Mas voltemos ao anúncio de "Canon". Na época, lembro-me de ter gostado do uso daquele tom humorístico na publicidade. Hoje em dia, reconheço com bastante náusea um certo estilo espirituoso nos outdoors, que foi passando dos anúncios da "Playboy" para os de algumas revistas semanais e agora promove todo tipo de produto, de remédios a cursos de inglês.
O fato é que esse estilo vai me irritando um pouco, especialmente quando estou parado num congestionamento e leio, pela quarta ou quinta vez, a mesma piada. Não sei se me incomoda a intenção publicitária de dirigir-se a um público supostamente "inteligente"; há algo de invariavelmente adulatório nesse humorismo, que nunca perde a ocasião para uma "fina ironia" -não importa se sobre Auschwitz ou sobre os novos tratamentos para a queda de cabelo.
É como se estivessem permanentemente piscando o olho para o consumidor, numa espécie de cumplicidade genérica e indulgente; "sei que você é esperto demais para ser enganado", parecem dizer esses anúncios, "mas pelo menos temos algo em comum...".
Nessa cumplicidade está, sem dúvida, o principal mecanismo com que se foi construindo a identidade ideológica da famosa "classe média" urbana, um conceito suficientemente amplo para incluir todos aqueles que não dependem dos serviços públicos -transporte, educação, saúde e mesmo segurança- em seu cotidiano.
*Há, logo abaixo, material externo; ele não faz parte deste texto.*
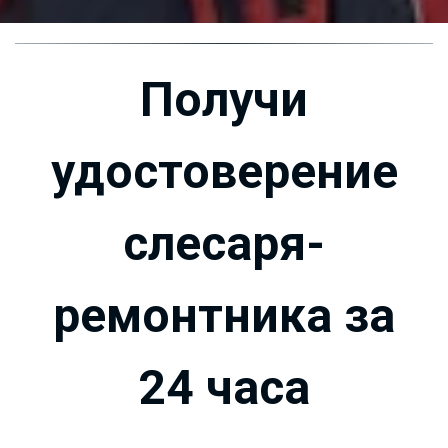
Получи
удостоверение
слесаря-
ремонтника за
24 часа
É provavelmente essa condição -a de contar com previdência privada, ter os filhos estudando em escolas particulares etc.- que funciona como uma espécie de atestado de inteligência para o destinatário da publicidade humorística; congratulamo-nos pela astúcia, pela finura -aliás, brasileiríssima- com que nos situamos acima da vala comum. Afinal, quem olha o mundo da sacada do edifício já tem concepções mais arejadas do que quem está lá embaixo no ponto de ônibus.
O que me incomoda mais na propaganda humorística, entretanto, é uma certa impertinência: um ar de quem veio sem ser chamado, mas que se julga automaticamente merecedor da atenção do público.
Em outros tempos, essa atenção era conquistada aos berros. São assim os velhos anúncios, bem diretos, bem merecedores do antigo nome de "reclames", que podemos ver recolhidos num livro editado há pouco, "A Propaganda Brasileira através do Cartão-Postal, 1900-1950", S. Gorberg, editor.
Na verdade, há todo tipo de cartão-postal nesse livro, desde lembranças do Carnaval de 1905 em Manaus até santinhos de Getúlio Vargas. O que mais me fascina são os anúncios de remédio, de tão diretos nas suas promessas, de tão honestos na própria hipérbole.
A começar pelos nomes: se é um remédio para a pele, chama-se "Epidermol". Se para a tosse, é "Pulmotil". Um fortificante se chama "Vigoron", e seus anúncios mostram um touro sendo vencido na arena.
Outro, contra a asma, arrisca uma metáfora: vemos a imagem de um senhor de vastos bigodes, assomando à janela, de garrucha em punho. Fugindo dos tiros, está um gato preto. Não o deixava dormir. Sobre o dorso do gato, o letreiro: "a asma". Para combatê-la, Kraemina.
Os laxativos exigem mais sutileza publicitária. O cartão de Bromo Quinina ilustra suas próprias virtudes -ou os males de que é a cura- com uma paisagem das eclusas do canal do Panamá.
Inúmeros os exemplos -sabonetes, conservas, carros, tecidos- em que simplesmente se grita: "o melhor".
É por gostar desse tipo de coisa que tenho sensações ambíguas quando vejo o horário eleitoral. Toda aquela estética publicitária de classe média, com suas propostas "inteligentes", vai por água abaixo na parte dos candidatos a deputado. É o momento em que sujeitos muito feios, mal pronunciando o próprio nome, aparecem hirtos diante da tela, às vezes com dois ou três assessores que parecem tirados das páginas de Lombroso.
É tão ruim que até parece verdade. Poderiam dizer: se esses são os mocinhos, imagine a cara do bandido. Mas o bandido não precisa mais ser imaginado. É Fernandinho Beira-Mar; sua ascensão como inimigo público número um coincide com uma trégua, não sei se duradoura, no processo de demonização da esquerda. Seja quem for o bandido, o importante -numa sociedade tão cindida, tão desfigurada e assustadora como a brasileira- é preservar a inocência geral.